Is this then related to the 'medium pace system pressure' you mentioned
in your OSPM '23 talk?
>
> Signed-off-by: Vincent Guittot <vincent.guittot@linaro.org>
> ---
> drivers/cpufreq/cpufreq.c | 36 ++++++++++++++++++++++++++++++++++++
> include/linux/cpufreq.h | 10 ++++++++++
> 2 files changed, 46 insertions(+)
>
> diff --git a/drivers/cpufreq/cpufreq.c b/drivers/cpufreq/cpufreq.c
> index 44db4f59c4cc..fa2e2ea26f7f 100644
> --- a/drivers/cpufreq/cpufreq.c
> +++ b/drivers/cpufreq/cpufreq.c
> @@ -2563,6 +2563,40 @@ int cpufreq_get_policy(struct cpufreq_policy *policy, unsigned int cpu)
> }
> EXPORT_SYMBOL(cpufreq_get_policy);
>
> +DEFINE_PER_CPU(unsigned long, cpufreq_pressure);
> +
> +/**
> + * cpufreq_update_pressure() - Update cpufreq pressure for CPUs
> + * @policy: cpufreq policy of the CPUs.
> + *
> + * Update the value of cpufreq pressure for all @cpus in the policy.
> + */
> +static void cpufreq_update_pressure(struct cpufreq_policy *policy)
> +{
> + unsigned long max_capacity, capped_freq, pressure;
> + u32 max_freq;
> + int cpu;
> +
> + /*
> + * Handle properly the boost frequencies, which should simply clean
> + * the thermal pressure value.
^^^^^^^
IMHO, this is a copy & paste error from topology_update_thermal_pressure()?
> + */
> + if (max_freq <= capped_freq) {
max_freq seems to be uninitialized.
> + pressure = 0;
Is this x86 (turbo boost) specific? IMHO at arm we follow this max freq
(including boost) relates to 1024 in capacity? Or haven't we made this
discussion yet?
> + } else {
> + cpu = cpumask_first(policy->related_cpus);
> + max_capacity = arch_scale_cpu_capacity(cpu);
> + capped_freq = policy->max;
> + max_freq = arch_scale_freq_ref(cpu);
> +
> + pressure = max_capacity -
> + mult_frac(max_capacity, capped_freq, max_freq);
> + }
> +
> + for_each_cpu(cpu, policy->related_cpus)

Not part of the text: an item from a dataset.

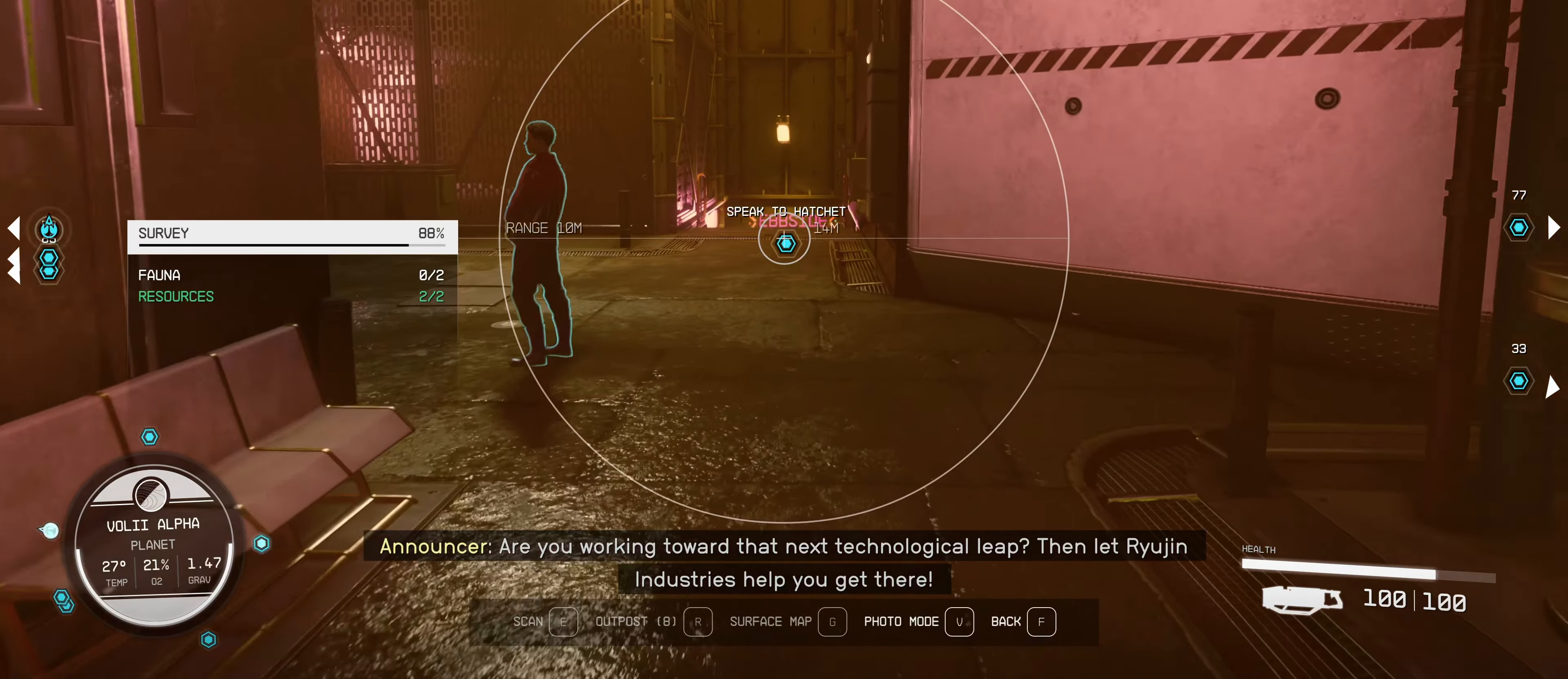
{"keys": [], "mouse": [], "events": [[200, "f", "down"], [300, "f", "up"], [300, "w", "up"]]}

> + WRITE_ONCE(per_cpu(cpufreq_pressure, cpu), pressure);
> +}
> +
[...]
On Mon, 8 Jan 2024 at 17:35, Dietmar Eggemann <dietmar.eggemann@arm.com> wrote:
>
> On 08/01/2024 14:48, Vincent Guittot wrote:
> > Provide to the scheduler a feedback about the temporary max available
> > capacity. Unlike arch_update_thermal_pressure, this doesn't need to be
> > filtered as the pressure will happen for dozens ms or more.
>
> Is this then related to the 'medium pace system pressure' you mentioned
> in your OSPM '23 talk?
>
> >
> > Signed-off-by: Vincent Guittot <vincent.guittot@linaro.org>
> > ---
> > drivers/cpufreq/cpufreq.c | 36 ++++++++++++++++++++++++++++++++++++
> > include/linux/cpufreq.h | 10 ++++++++++
> > 2 files changed, 46 insertions(+)
> >
> > diff --git a/drivers/cpufreq/cpufreq.c b/drivers/cpufreq/cpufreq.c
> > index 44db4f59c4cc..fa2e2ea26f7f 100644
> > --- a/drivers/cpufreq/cpufreq.c
> > +++ b/drivers/cpufreq/cpufreq.c
> > @@ -2563,6 +2563,40 @@ int cpufreq_get_policy(struct cpufreq_policy *policy, unsigned int cpu)
> > }
> > EXPORT_SYMBOL(cpufreq_get_policy);
> >
> > +DEFINE_PER_CPU(unsigned long, cpufreq_pressure);
> > +
> > +/**
> > + * cpufreq_update_pressure() - Update cpufreq pressure for CPUs
> > + * @policy: cpufreq policy of the CPUs.
> > + *
> > + * Update the value of cpufreq pressure for all @cpus in the policy.
> > + */
> > +static void cpufreq_update_pressure(struct cpufreq_policy *policy)
> > +{
> > + unsigned long max_capacity, capped_freq, pressure;
> > + u32 max_freq;
> > + int cpu;
> > +
> > + /*
> > + * Handle properly the boost frequencies, which should simply clean
> > + * the thermal pressure value.
> ^^^^^^^
> IMHO, this is a copy & paste error from topology_update_thermal_pressure()?
>
> > + */
> > + if (max_freq <= capped_freq) {
>
> max_freq seems to be uninitialized.
argh yes, I made crap while cleaning up
both max_freq and capped_freq are uninitialized
>
> > + pressure = 0;
>
> Is this x86 (turbo boost) specific? IMHO at arm we follow this max freq
> (including boost) relates to 1024 in capacity? Or haven't we made this
> discussion yet?
This is not x86 specific. We can have capped_freq > max_freq on Arm too
Also this bypass all calculation below when max_freq == capped_freq
which is the most common case
>
> > + } else {
> > + cpu = cpumask_first(policy->related_cpus);
> > + max_capacity = arch_scale_cpu_capacity(cpu);
> > + capped_freq = policy->max;
> > + max_freq = arch_scale_freq_ref(cpu);
> > +
> > + pressure = max_capacity -
> > + mult_frac(max_capacity, capped_freq, max_freq);
> > + }
> > +
> > + for_each_cpu(cpu, policy->related_cpus)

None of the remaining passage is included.